**Given text**
== Segment start ==

Furthermore, the discrepancy in the distribution of the COVID-19 vaccines worldwide poses a daunting challenge on the impact of vaccination to control the ongoing pandemic [89]. Most of the wealthy countries pre-ordered vaccine doses, but the low-income countries could not ensure enough amounts, such as the countries of Africa. As of 13 August 2021, 87% of the total 4.62 billion doses of vaccines are obtained by high-income countries, while low-income countries just received 0.3 percent. Discrimination is clear as almost one of every four people of rich countries gets vaccinated, while it is one in over 500 in the low-income countries [132].

More vaccines are getting approval with time, and governments and other organizations should take proper initiatives to produce required vaccine doses. Some issues have already arisen, including failure in delivery within the promised date, supply chain breakdown, and substantial global inequality in vaccine access, which is termed “vaccine apartheid” [50]. There are cases like a shortage of vaccines to supply the pre-ordered doses, such as in Bangladesh. The first and second doses of COVID-19 vaccination have been halted as the Serum Institute had failed to provide promised vaccine doses due to the Indian export ban [86]. Conversely, though COVID-19 vaccines are becoming available day by day, different studies reported that many people are in dilemma whether they and their family members should take the vaccines or not. In this era of social media, different kinds of fake news are reported related to the vaccines’ safety, and this news is spreading hastily, which is mainly responsible for the vaccine hesitation and anti-vax movement among the people [12].

== Segment end ==

**Data below**
== Segment start ==

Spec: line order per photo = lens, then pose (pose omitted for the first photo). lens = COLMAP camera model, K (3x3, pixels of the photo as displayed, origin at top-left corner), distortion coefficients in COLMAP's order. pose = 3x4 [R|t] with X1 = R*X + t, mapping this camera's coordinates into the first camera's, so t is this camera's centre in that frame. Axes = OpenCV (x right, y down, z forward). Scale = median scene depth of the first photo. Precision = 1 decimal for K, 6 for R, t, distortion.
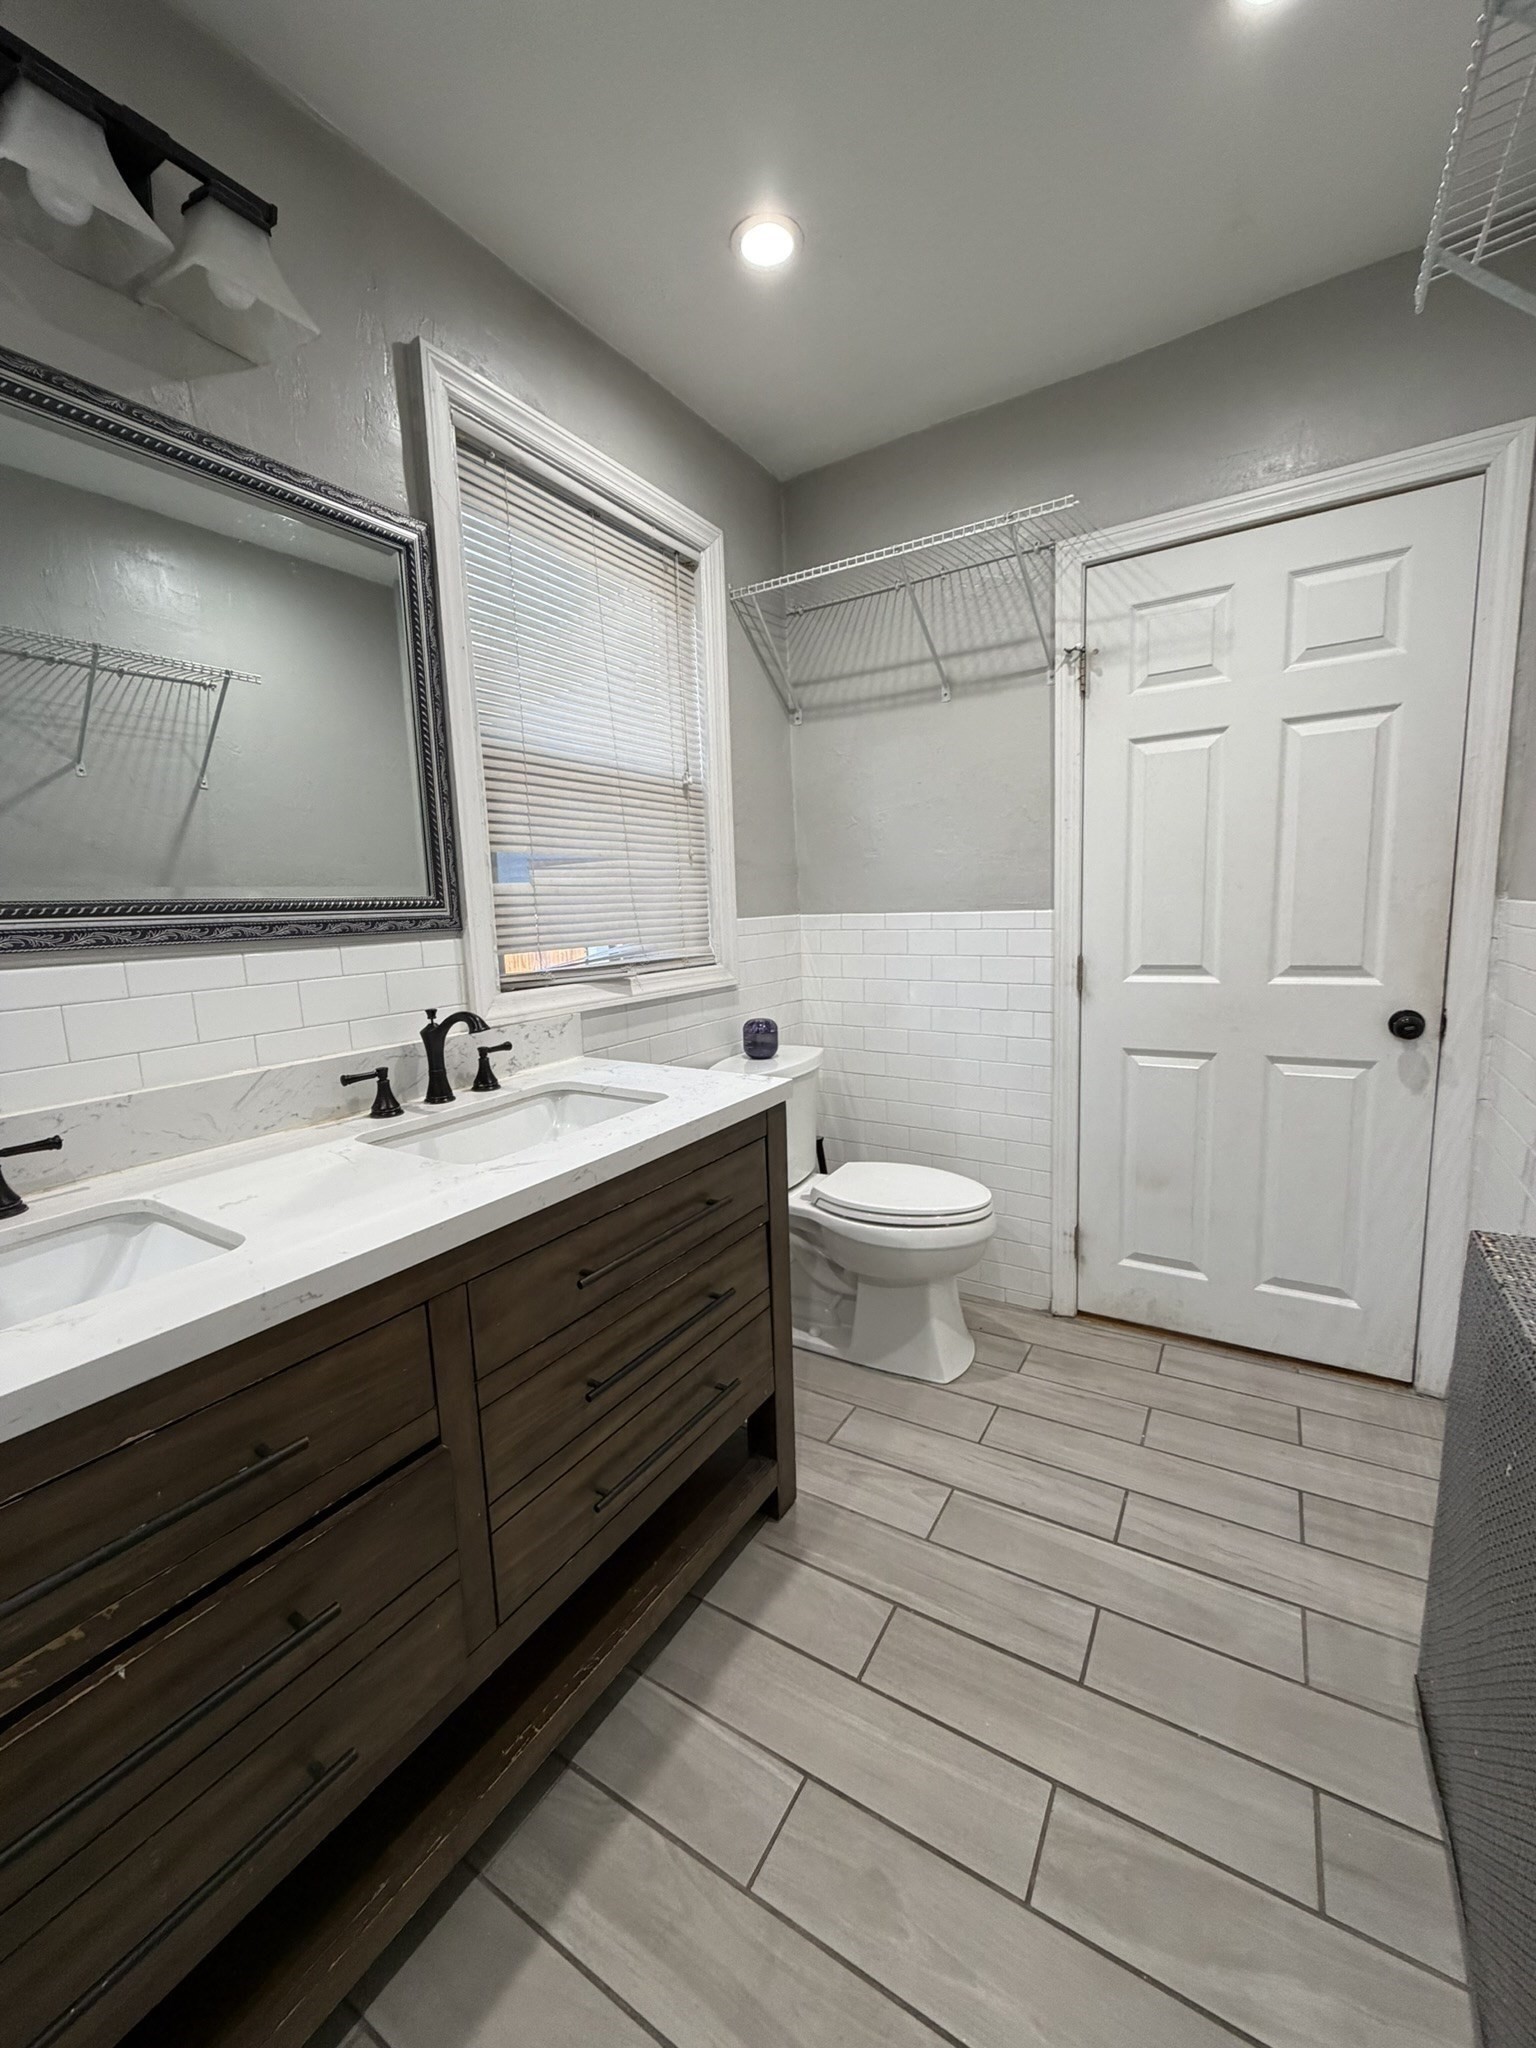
lens RADIAL K [[811.6, 0, 767.5], [0, 811.6, 1015.9], [0, 0, 1]] dist [-0.000563, -0.000030]
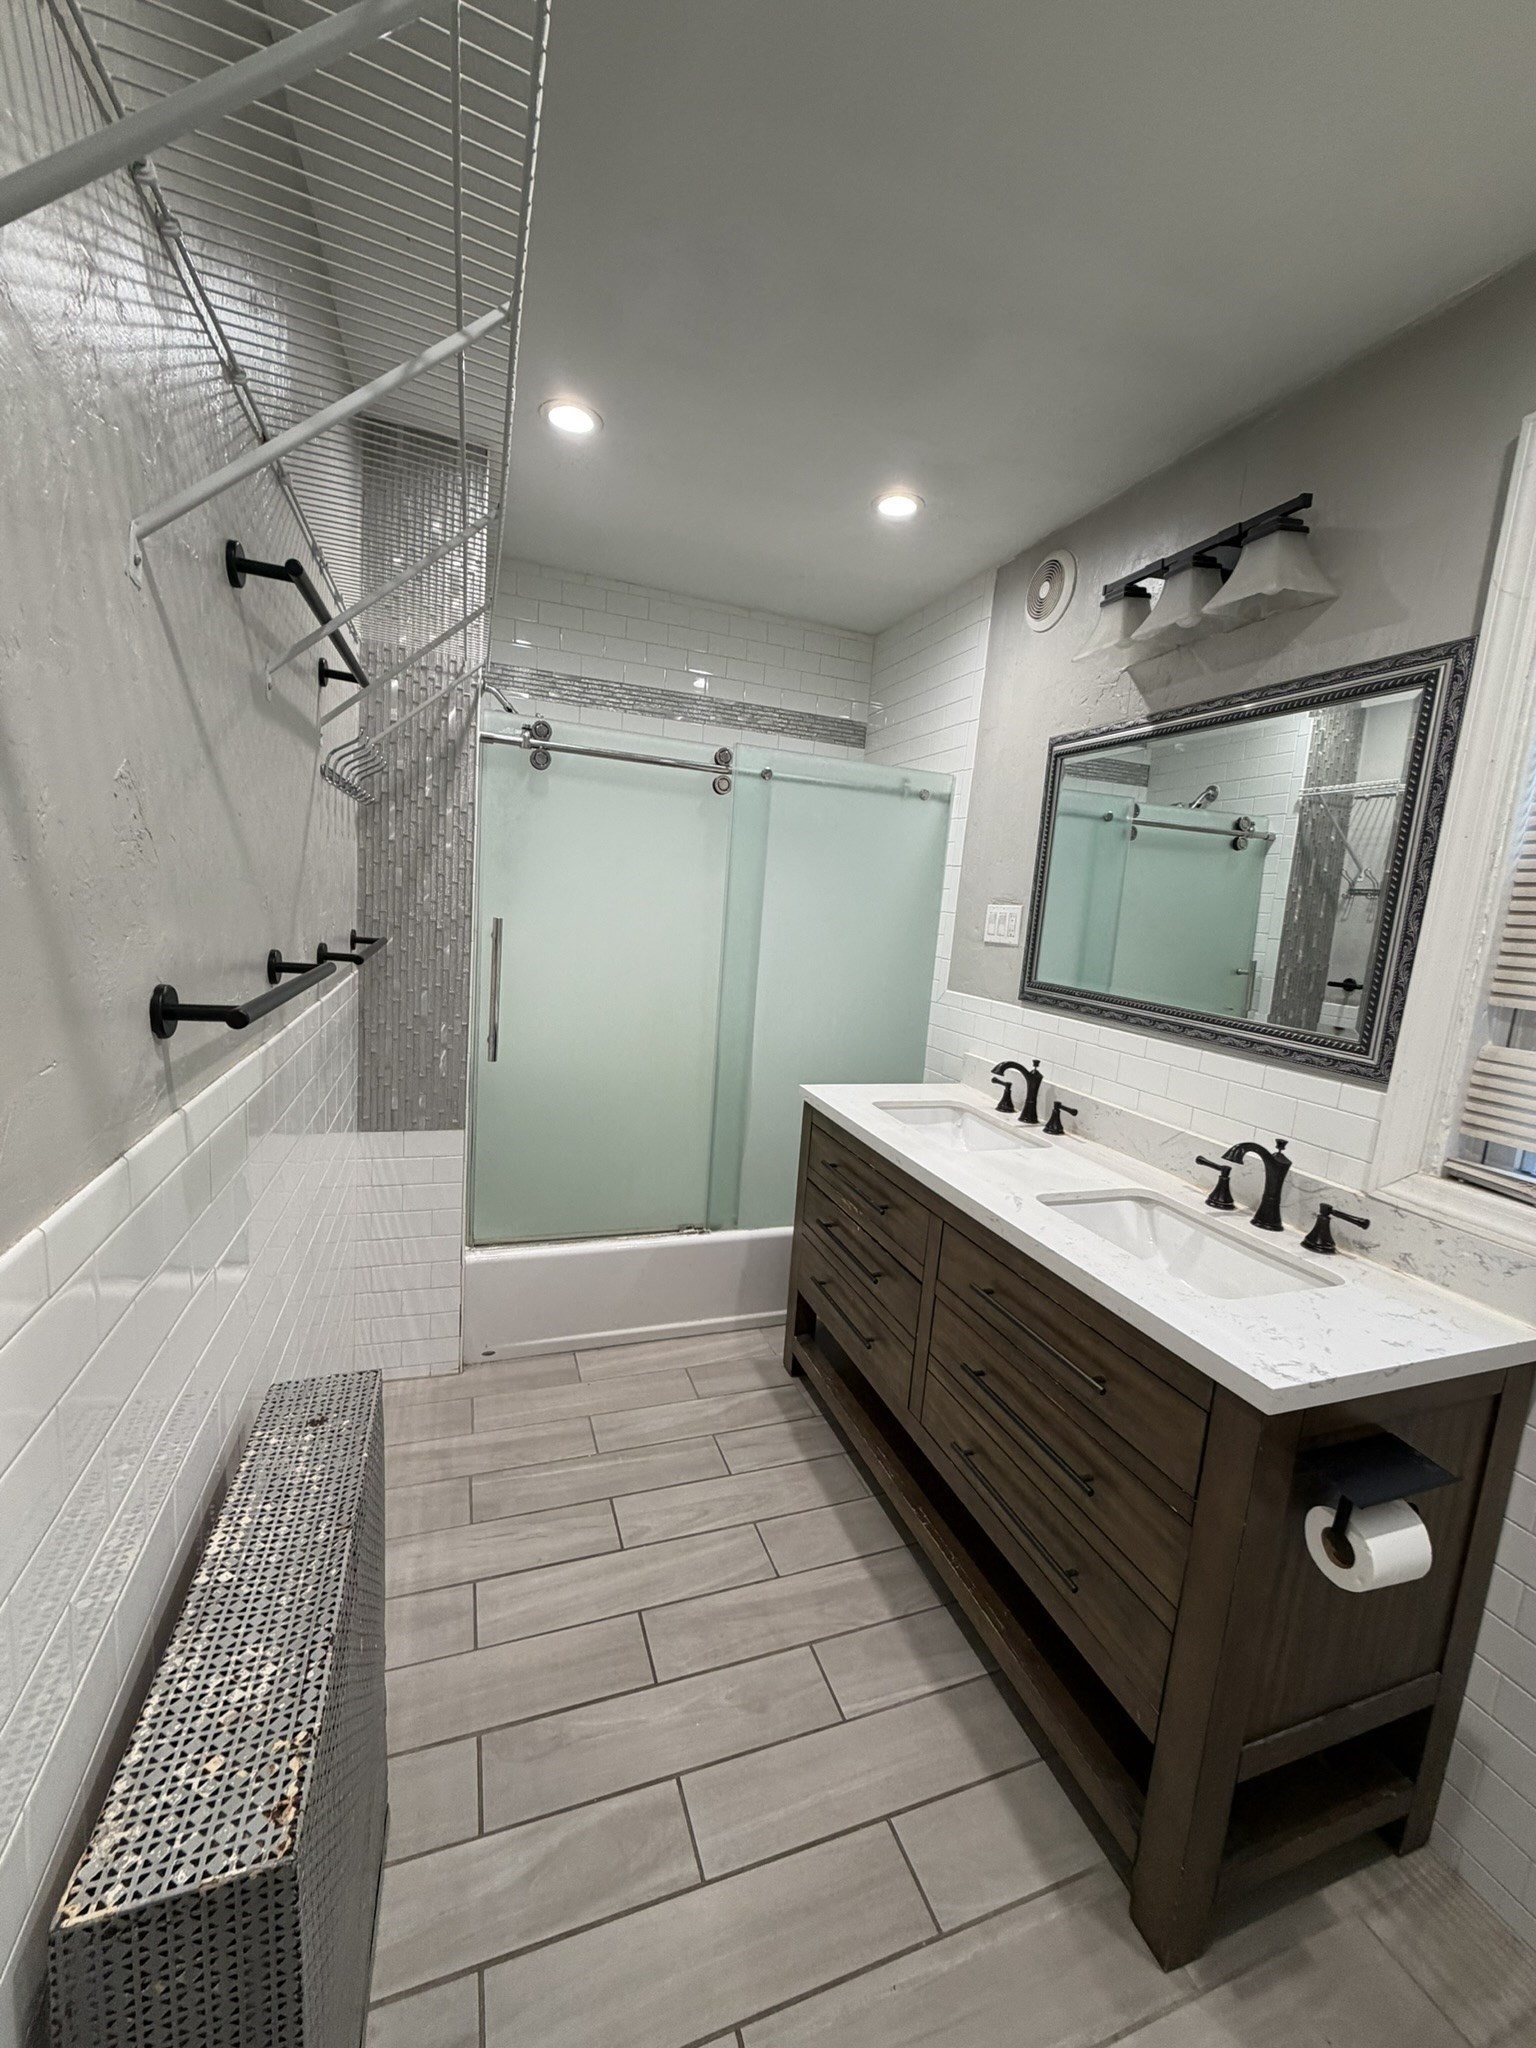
lens RADIAL K [[811.6, 0, 767.5], [0, 811.6, 1015.9], [0, 0, 1]] dist [-0.000563, -0.000030]
pose [[-0.617055, 0.097950, -0.780800, 0.899216], [-0.165922, 0.953722, 0.250769, -0.356052], [0.769229, 0.284290, -0.572246, 1.193382]]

== Segment end ==

**What the task asks**
Continue the passage on global COVID-19 vaccine inequality and hesitancy, starting after its last sentence.

**Exercise result**
While the science and healthcare communities are doing their best to halt the spread of COVID-19, some deceitful people and companies are trying to use the pandemic for their benefit by supplying unauthorized and unproven products with fake claims. In China, since August of 2020, a fraud team earned a total of 18 m yuan ($2.78 m; £2 m) until 16 February 2021 by selling a fake COVID-19 vaccine, which was a “normal saline” solution or mineral water (https://www.bbc.com/news/world-asia-china-56080092). A nurse of a vaccination center in Friesland – a rural district in Germany, injected a saline solution instead of the genuine doses of vaccine (https://www.theguardian.com/world/2021/aug/11/nurse-in-germany-suspected-of-replacing-covid-vaccines-with-saline solution?CMP = fb_gu&utm_medium = Social&utm_source = Facebook&fbclid = IwAR3CjWrQNLMoCw2OGcCbodrv2q1RrAo8XN4gDzkesPv_XVf4TUMLabixu-s#Echobox = 1,628,661,857).

There was a hope of herd immunity as different studies described that almost 60–70% of the population gained immunity through vaccinations or past exposure to the virus. But various factors like vaccine hesitancy, the emergence of new variants, and the delayed arrival of vaccinations for children are hampering the process of gaining herd immunity [3].

Ensuring vaccination for children is another challenge as most of the vaccine trials have been done on people above 18 years. But according to CDC, widespread vaccination, including children, is also necessary to halt the pandemic. CDC recommended the BNT162b2 vaccine for children of 12 years or above to protect against COVID-19 [13].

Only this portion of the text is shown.